Zum Beispiel auf Sozialpädagogin Nermina Idriz vom liberalen Münchner Forum Islam. Die Schüler interessierten sich gleich für ihren Namen – und für ihr Kopftuch – Nermina Idriz erklärte es ihnen:
"Das Kopftuch gehört zu meinem Äußeren, gehört zu meinem Dasein und das war für die Kinder dann auch sofort in Ordnung."
Nach der Vorstellung ging der Workshop spielerisch zur Frage von Diversität über – was sind meine persönlichen Stärken. Mit Knete modellierten die Viertklässler sich in ihrer eigenen individuellen Stärke. Am Folgetag dann thematisierte der Workshop Konflikte, die aus Unterschieden entstehen können. Die Forscher bedienten sich einer Spielübung aus dem Betzavta-Konflikttraining – einem simplen Würfelspiel, bei dem man durch Würfeln ans Ziel kommen muss.
"Aber die einen fangen bei Null an und die anderen zum Beispiel bei der Vier. Und dann geht es darum, dass verschiedene Teams natürlich würfeln. Es ist ein Glücksspiel. Und natürlich der, der ziemlich vorne war, der hat beste Ausgangsbedingungen, der gewinnt dann wahrscheinlich auch sehr schnell die große Schokolade", sagt Idriz: "Und da geht es wirklich auch darum, dass man es spürt, was es bedeutet, wenn man benachteiligt ist."
"So ein Projekt kostet auch etwas"
Und auch, dass es am Ende gar nicht so einfach ist, sich auf gemeinsame Spielregeln zu einigen, um Fairness zu garantieren. Tag 3 und 4 des Workshops beschäftigten sich dann mit Menschenrechten und einem gemeinsamen Vertrag über Toleranz – in Form des Rapsongs. Das Fazit von Forscherin Eva Feldmann:
"Der überwiegende Großteil der Kinder – über 90 Prozent – weiß später mehr über Toleranz. Das ist sehr wichtig. Und auf der anderen Seite: Die Kinder haben etwas Neues über ihre anderen KlassenkameradInnen erfahren und das ist nicht selbstverständlich. Man ist ja schon länger zusammen in der vierten Klasse. Das heißt, dass Projekt konnte die Augen öffnen für die Vielfältigkeit in der Klasse für die Stärkung für die anderen und hatte einen wertschätzenden Ansatz und das hat sich durchaus in den Ergebnissen gezeigt."

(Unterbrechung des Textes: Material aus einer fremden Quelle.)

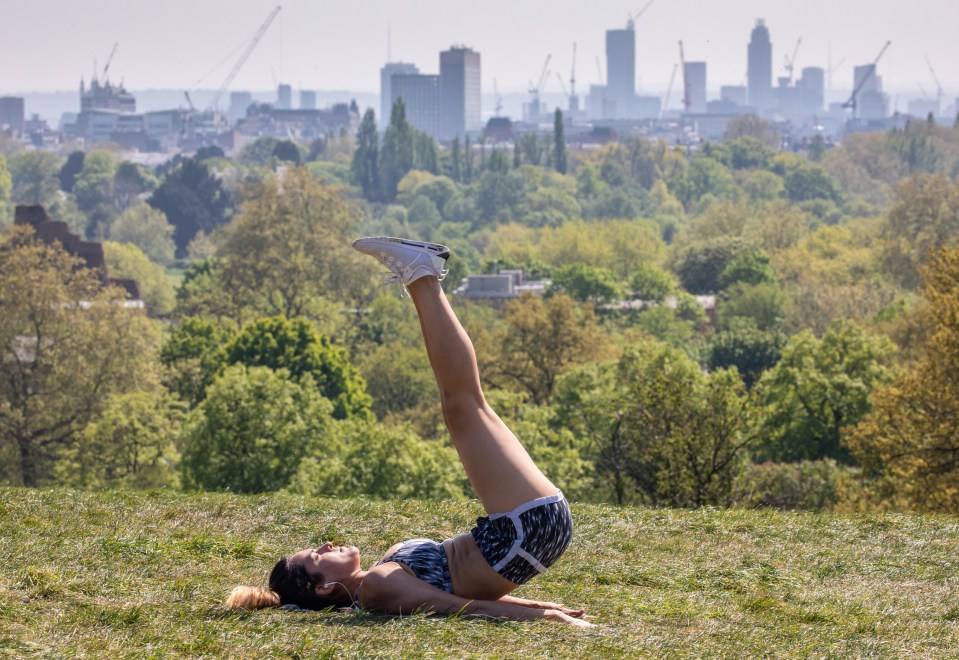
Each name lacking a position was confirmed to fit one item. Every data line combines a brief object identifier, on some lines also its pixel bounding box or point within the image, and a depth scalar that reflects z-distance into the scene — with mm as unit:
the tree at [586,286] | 73438
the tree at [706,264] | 89188
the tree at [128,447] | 35594
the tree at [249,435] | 29969
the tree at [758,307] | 72981
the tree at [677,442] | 19953
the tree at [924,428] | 21766
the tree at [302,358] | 47656
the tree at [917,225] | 69500
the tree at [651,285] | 79125
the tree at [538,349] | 43156
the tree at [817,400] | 35406
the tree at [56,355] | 39219
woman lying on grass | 7520
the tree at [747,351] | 61156
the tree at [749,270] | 81750
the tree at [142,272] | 90250
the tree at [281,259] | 62000
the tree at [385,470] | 27719
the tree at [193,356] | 46438
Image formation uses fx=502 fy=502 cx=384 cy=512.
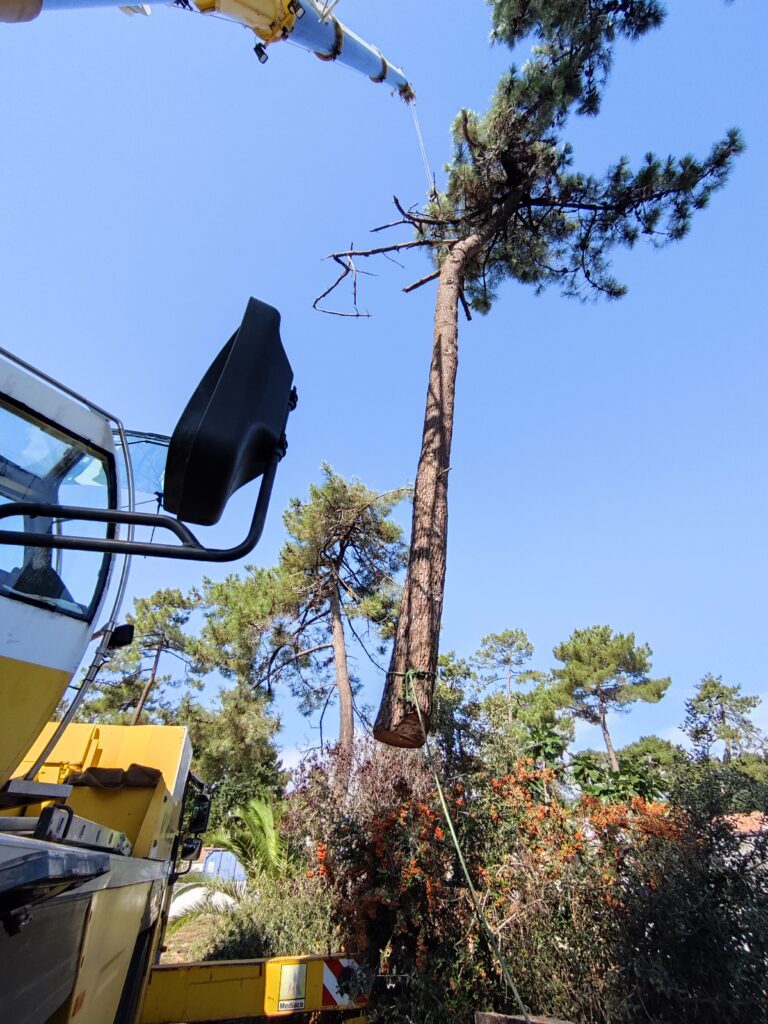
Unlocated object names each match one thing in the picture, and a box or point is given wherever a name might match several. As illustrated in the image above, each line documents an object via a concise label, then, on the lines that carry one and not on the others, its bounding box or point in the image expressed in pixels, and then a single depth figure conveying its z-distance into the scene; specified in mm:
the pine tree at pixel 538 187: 5594
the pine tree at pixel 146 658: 20672
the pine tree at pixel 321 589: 12906
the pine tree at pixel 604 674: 27391
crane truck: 945
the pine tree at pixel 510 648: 32094
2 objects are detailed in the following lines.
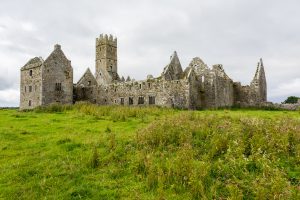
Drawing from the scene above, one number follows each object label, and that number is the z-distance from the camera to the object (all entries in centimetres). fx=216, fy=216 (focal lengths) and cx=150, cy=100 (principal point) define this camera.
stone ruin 2785
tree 4639
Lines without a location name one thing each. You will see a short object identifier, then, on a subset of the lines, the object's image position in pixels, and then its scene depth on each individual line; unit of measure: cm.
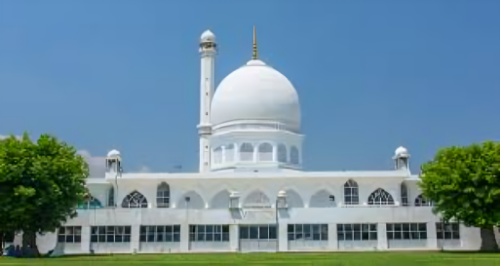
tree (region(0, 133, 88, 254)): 3641
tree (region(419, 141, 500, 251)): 3956
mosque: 4612
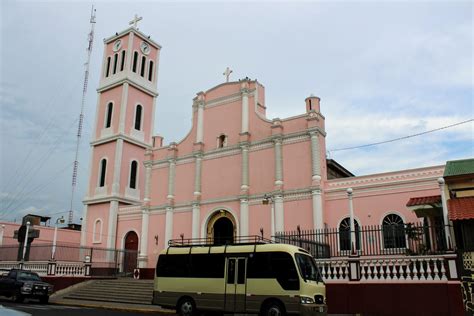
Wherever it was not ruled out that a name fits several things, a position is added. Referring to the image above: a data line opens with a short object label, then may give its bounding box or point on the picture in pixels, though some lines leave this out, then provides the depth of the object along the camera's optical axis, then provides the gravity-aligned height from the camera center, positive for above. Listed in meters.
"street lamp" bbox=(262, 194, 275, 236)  23.33 +3.71
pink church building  22.27 +6.08
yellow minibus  12.10 -0.33
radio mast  40.16 +18.39
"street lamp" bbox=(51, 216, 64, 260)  25.53 +0.97
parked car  19.53 -0.91
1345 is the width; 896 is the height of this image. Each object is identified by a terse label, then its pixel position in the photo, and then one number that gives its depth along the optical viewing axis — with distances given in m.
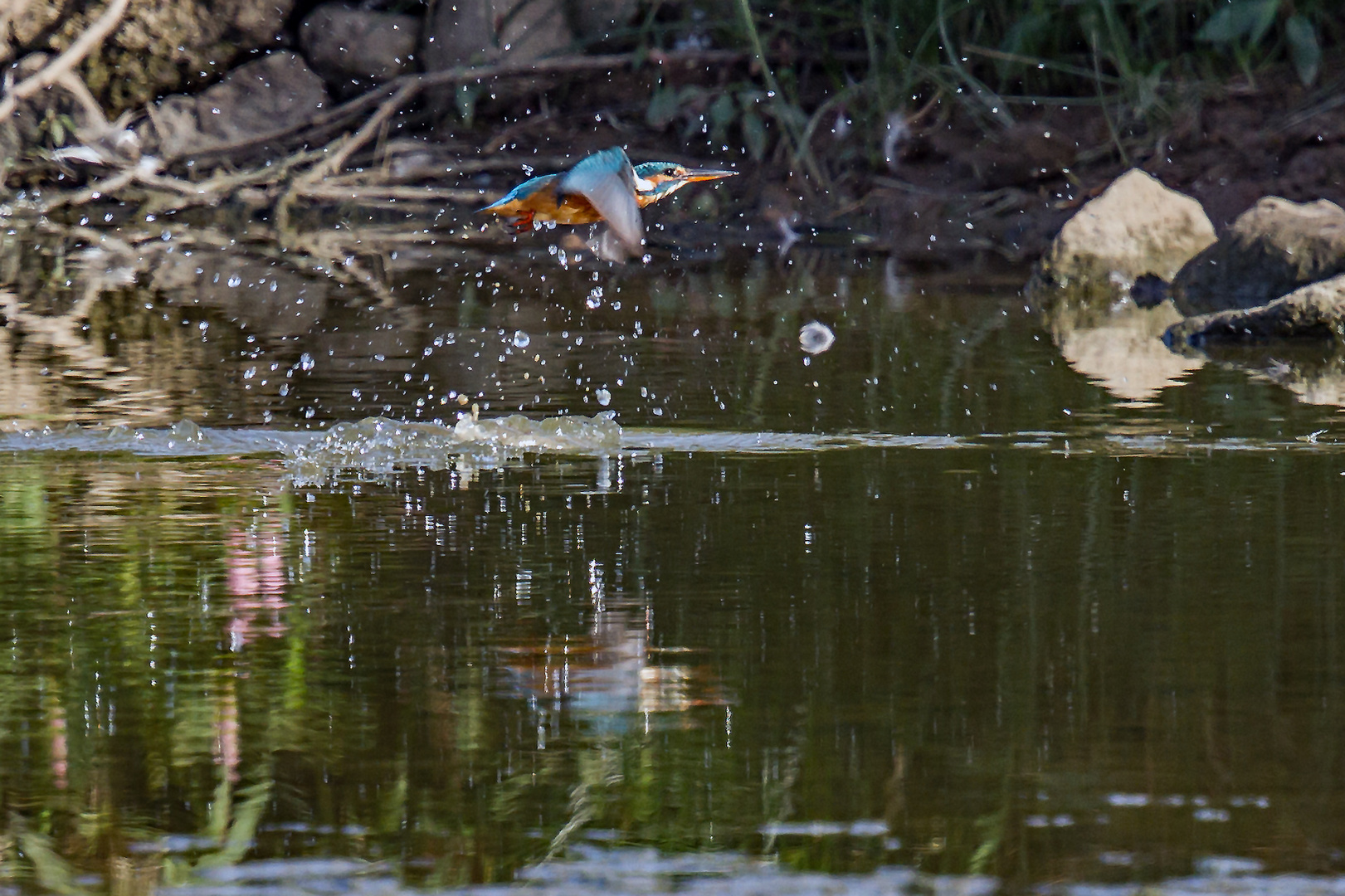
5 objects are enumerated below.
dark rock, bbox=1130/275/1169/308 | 20.19
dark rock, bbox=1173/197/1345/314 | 18.95
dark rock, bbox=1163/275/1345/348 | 16.33
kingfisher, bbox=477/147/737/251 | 11.11
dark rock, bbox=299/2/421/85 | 32.28
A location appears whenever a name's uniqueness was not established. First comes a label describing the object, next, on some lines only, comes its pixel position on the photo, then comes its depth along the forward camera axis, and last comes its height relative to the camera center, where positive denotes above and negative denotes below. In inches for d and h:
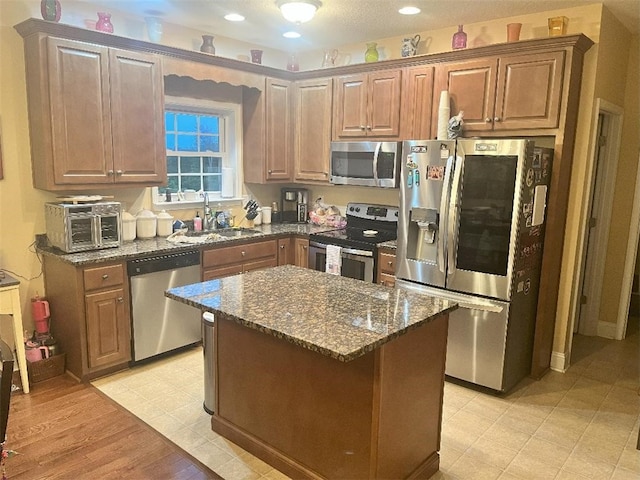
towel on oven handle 166.2 -28.1
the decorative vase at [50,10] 123.8 +40.5
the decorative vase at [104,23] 135.0 +40.8
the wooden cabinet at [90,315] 128.8 -39.6
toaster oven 130.2 -15.4
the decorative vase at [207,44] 163.0 +43.1
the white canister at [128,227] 151.5 -17.5
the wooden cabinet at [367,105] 163.0 +25.5
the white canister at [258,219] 195.4 -17.8
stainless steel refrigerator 124.3 -15.6
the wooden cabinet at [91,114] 126.6 +15.6
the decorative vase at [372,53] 170.2 +43.7
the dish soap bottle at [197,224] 175.5 -18.4
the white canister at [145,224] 156.3 -16.9
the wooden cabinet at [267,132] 184.2 +16.7
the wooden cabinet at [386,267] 153.3 -28.2
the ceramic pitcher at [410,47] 162.1 +44.3
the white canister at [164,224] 161.5 -17.3
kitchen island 80.5 -36.3
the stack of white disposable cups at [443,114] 145.8 +19.9
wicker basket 131.6 -54.6
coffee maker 205.8 -11.3
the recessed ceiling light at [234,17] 151.0 +49.4
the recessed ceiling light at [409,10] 142.4 +50.0
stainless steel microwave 161.5 +4.9
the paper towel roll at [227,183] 192.9 -3.6
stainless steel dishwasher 138.9 -39.3
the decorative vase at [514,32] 135.7 +42.1
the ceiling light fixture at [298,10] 119.7 +41.2
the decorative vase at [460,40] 148.8 +43.1
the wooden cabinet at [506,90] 129.1 +25.9
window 175.2 +9.3
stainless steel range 160.1 -21.1
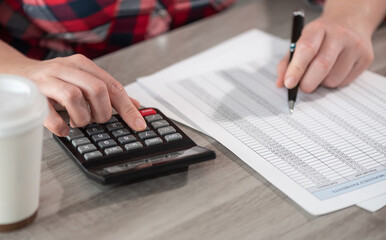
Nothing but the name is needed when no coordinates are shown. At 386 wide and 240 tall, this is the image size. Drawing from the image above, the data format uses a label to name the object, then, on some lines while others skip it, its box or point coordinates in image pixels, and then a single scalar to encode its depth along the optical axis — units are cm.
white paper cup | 75
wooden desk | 83
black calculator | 88
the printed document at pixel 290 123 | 90
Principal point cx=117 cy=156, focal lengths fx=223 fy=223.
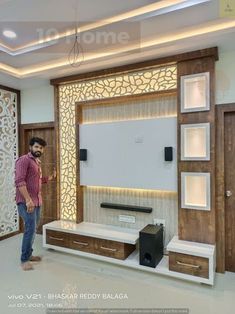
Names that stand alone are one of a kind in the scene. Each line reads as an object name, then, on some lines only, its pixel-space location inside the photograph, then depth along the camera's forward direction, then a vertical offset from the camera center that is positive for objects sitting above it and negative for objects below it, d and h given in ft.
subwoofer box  8.60 -3.68
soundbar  9.96 -2.51
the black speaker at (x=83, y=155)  11.07 -0.08
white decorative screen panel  12.56 -0.28
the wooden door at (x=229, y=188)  8.87 -1.45
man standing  8.89 -1.55
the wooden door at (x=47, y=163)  12.85 -0.54
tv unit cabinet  8.09 -3.92
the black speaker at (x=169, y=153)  9.29 -0.02
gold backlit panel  9.71 +2.87
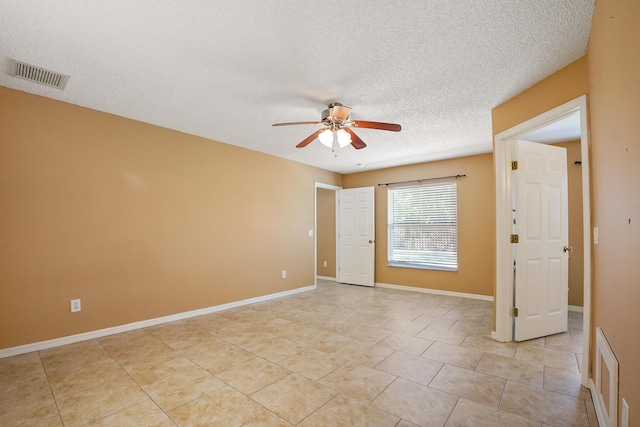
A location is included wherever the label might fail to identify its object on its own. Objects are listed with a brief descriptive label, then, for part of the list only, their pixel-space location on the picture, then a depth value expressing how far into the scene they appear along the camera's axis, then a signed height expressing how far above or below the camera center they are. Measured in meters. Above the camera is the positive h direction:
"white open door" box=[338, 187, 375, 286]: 5.98 -0.37
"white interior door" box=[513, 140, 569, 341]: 2.96 -0.22
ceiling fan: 2.70 +0.91
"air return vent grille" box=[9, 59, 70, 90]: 2.31 +1.25
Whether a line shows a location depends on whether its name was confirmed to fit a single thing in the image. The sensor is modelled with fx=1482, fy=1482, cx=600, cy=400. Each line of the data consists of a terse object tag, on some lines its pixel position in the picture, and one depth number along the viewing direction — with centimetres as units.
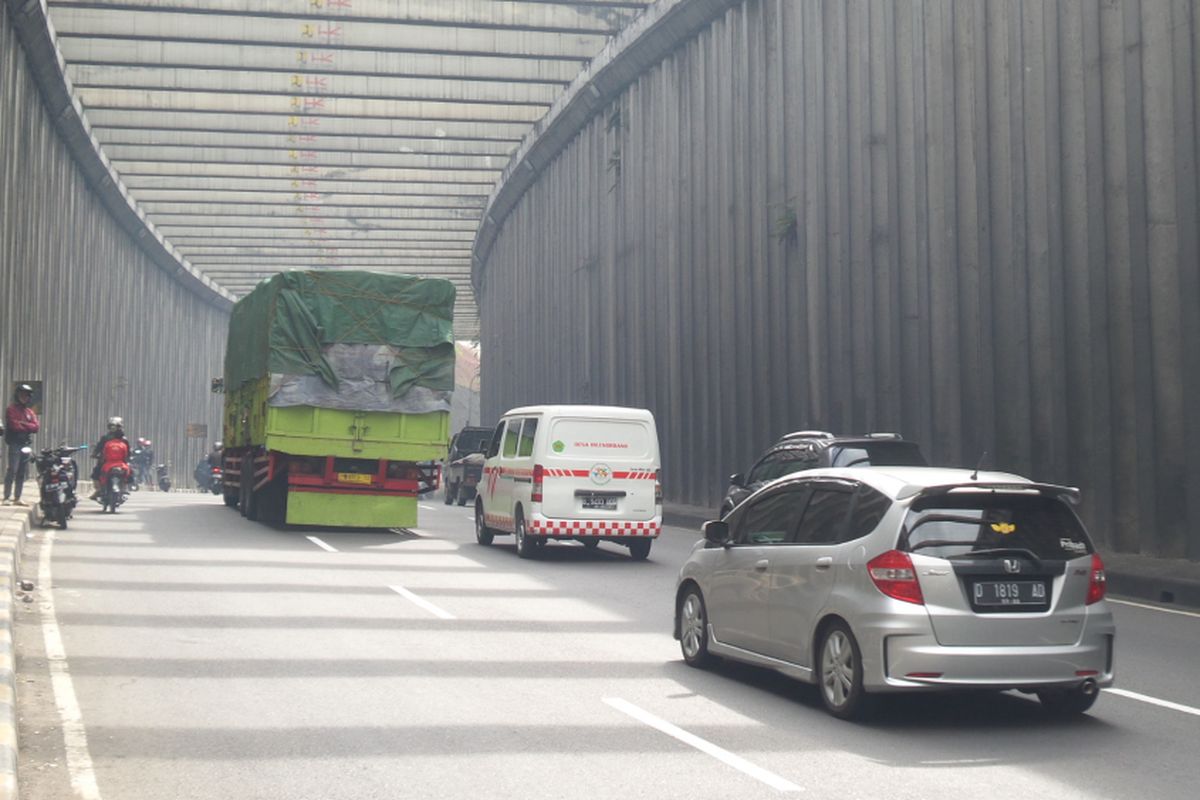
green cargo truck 2145
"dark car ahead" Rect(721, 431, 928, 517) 1648
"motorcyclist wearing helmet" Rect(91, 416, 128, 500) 2636
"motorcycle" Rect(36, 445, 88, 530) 2072
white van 1817
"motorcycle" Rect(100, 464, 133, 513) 2614
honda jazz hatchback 781
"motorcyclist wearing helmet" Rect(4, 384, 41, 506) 2189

Nun müssten Bildungspolitiker in den Ländern das Projekt aufgreifen – und in ihren Schulen verankern, was nicht ganz leicht sein dürfte.
"So ein Projekt – sagen wir mal – kostet auch etwas, das gibt es nicht umsonst", so Feldmann.
Und doch hat sich die Investition in der Münchner Ernst-Reuter-Schule hörbar gelohnt. Das Fremdwort ist hier nun vertraut.
"T-O-L-E-R-A-N-Z" so der Schülerrap.